For its first 20 years, my chorus and my programming was focused on queer rights, trans and bi visibility, celebrating our community and culture. But when gay marriage passed in 2013, I decided it was time to move behind the needs of the queer community and made a commitment to commission and program music that honored BIPOC artists. When the current President was elected I renewed this commitment and made a broader effort at hiring queer and BIPOC artists as musicians, composers, guest artists, and ASL interpreters. I sought out ways to support and partner with BIPOC lead organizations in the Twin Cities.
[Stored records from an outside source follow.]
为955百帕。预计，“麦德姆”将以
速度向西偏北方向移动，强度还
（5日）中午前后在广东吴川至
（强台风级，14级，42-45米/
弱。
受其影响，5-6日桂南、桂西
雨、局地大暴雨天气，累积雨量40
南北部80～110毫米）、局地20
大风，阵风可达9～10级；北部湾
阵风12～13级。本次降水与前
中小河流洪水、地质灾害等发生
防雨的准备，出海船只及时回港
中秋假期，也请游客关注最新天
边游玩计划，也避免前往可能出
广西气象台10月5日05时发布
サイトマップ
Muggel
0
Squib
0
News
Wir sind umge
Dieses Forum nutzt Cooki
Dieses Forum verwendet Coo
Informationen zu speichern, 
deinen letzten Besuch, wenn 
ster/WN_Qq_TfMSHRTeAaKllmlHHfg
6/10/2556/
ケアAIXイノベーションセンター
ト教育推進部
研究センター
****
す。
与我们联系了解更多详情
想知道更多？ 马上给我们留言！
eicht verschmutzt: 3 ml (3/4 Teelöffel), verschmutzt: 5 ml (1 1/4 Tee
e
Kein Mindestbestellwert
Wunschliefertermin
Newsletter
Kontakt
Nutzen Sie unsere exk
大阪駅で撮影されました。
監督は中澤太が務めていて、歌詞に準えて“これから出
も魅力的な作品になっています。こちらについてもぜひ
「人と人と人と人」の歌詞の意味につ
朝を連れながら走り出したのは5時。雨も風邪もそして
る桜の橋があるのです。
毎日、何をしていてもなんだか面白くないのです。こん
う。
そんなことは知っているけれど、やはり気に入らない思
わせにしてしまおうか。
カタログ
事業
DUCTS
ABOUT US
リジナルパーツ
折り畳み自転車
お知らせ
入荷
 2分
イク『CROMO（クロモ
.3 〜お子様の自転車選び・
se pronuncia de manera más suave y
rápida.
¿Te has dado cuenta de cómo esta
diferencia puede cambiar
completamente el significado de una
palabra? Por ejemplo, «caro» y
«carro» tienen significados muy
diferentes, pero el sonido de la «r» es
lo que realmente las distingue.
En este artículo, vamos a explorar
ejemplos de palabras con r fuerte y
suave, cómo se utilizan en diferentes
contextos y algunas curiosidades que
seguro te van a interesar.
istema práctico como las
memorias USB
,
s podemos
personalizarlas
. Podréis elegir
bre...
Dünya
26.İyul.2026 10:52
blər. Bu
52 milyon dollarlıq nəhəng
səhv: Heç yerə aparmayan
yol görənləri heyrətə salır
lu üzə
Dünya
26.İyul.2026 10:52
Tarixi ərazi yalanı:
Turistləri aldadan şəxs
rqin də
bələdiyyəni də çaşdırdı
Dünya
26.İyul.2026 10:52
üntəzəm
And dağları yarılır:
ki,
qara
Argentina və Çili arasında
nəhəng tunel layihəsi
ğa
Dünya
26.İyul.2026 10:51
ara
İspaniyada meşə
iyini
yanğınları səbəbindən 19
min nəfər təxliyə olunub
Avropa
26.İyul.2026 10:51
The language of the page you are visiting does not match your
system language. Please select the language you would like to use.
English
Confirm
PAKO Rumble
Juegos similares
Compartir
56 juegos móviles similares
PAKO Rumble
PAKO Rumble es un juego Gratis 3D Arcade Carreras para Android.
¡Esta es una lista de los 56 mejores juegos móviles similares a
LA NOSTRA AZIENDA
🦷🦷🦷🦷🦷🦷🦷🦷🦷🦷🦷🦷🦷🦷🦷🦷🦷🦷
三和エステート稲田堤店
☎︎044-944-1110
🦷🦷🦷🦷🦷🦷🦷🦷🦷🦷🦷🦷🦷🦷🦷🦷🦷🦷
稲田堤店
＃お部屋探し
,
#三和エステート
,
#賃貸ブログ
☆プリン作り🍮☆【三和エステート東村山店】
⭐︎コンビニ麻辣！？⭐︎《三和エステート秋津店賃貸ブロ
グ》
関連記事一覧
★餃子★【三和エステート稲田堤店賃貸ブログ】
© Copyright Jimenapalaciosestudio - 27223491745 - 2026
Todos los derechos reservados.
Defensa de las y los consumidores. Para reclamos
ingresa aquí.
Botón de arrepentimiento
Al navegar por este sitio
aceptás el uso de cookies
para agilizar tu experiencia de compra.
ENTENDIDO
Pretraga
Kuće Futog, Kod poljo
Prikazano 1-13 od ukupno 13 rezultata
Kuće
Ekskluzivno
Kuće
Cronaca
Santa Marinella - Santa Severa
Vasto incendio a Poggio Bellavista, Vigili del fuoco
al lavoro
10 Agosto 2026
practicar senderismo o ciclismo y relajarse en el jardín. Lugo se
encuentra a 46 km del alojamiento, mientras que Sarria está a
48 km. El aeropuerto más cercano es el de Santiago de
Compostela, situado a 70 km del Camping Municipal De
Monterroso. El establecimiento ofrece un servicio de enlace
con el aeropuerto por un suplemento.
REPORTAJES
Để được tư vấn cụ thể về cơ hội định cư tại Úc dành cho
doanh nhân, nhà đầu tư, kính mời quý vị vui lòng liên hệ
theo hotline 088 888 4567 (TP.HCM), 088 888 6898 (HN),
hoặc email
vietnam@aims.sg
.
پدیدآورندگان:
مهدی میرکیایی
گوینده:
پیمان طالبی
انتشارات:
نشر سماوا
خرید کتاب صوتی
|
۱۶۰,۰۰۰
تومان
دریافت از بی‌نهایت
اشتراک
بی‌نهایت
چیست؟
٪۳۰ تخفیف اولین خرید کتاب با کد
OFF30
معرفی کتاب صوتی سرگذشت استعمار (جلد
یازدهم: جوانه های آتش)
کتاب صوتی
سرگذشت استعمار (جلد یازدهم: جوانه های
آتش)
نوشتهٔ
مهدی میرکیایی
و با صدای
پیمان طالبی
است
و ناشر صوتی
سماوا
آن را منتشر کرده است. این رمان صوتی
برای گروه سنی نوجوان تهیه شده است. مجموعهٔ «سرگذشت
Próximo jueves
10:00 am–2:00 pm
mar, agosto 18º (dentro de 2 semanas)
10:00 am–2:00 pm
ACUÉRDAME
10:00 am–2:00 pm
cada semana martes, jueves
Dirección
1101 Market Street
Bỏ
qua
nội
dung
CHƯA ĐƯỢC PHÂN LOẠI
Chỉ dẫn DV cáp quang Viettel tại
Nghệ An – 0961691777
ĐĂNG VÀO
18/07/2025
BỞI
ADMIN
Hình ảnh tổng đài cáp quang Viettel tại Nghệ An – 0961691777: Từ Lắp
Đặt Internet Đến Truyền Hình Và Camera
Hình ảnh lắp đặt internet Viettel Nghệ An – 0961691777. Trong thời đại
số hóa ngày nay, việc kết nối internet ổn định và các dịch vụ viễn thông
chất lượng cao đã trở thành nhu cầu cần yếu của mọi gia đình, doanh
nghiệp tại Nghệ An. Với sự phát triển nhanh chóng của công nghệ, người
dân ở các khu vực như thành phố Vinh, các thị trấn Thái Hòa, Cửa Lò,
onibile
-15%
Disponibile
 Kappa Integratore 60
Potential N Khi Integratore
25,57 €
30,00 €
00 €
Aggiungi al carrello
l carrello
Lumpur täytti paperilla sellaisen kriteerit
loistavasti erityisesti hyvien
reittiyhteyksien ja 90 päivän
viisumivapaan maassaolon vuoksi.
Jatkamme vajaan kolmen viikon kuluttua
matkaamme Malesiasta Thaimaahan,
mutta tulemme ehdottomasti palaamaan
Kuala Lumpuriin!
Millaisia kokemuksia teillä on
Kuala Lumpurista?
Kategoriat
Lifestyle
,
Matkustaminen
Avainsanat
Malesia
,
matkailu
In May, when my chorus board of directors issued a statement in support of George Floyd and Black Lives Matter, I told them I could no longer continue to program music by BIPOC or bring in BIPOC as guest artists unless the board was ready to put teeth behind their statement and support our programming with internal education, training, conversation, and action. They agreed, and during this fall of Covid quarantine we are beginning this work in partnership with The Change Network and with resources like the New Harmony workbook. I don’t know where these conversations will take us but I do understand that this work will last long beyond the time that this virus has given us.
In the meantime, I am grateful to be living in south Minneapolis in a time where everything is evolving by the day. I have hope that our nation is waking up and that real change may actually be possible. I remind myself every day that the world is bigger than my own experience. I look for spaces to listen and participate in BIPOC led efforts.
The Black Voices Matter pledge for choral artists is a great start. I have posted it in my workspace as a daily reminder that this movement is not about me, but I have an important role to play in supporting the leaders who are making it happen.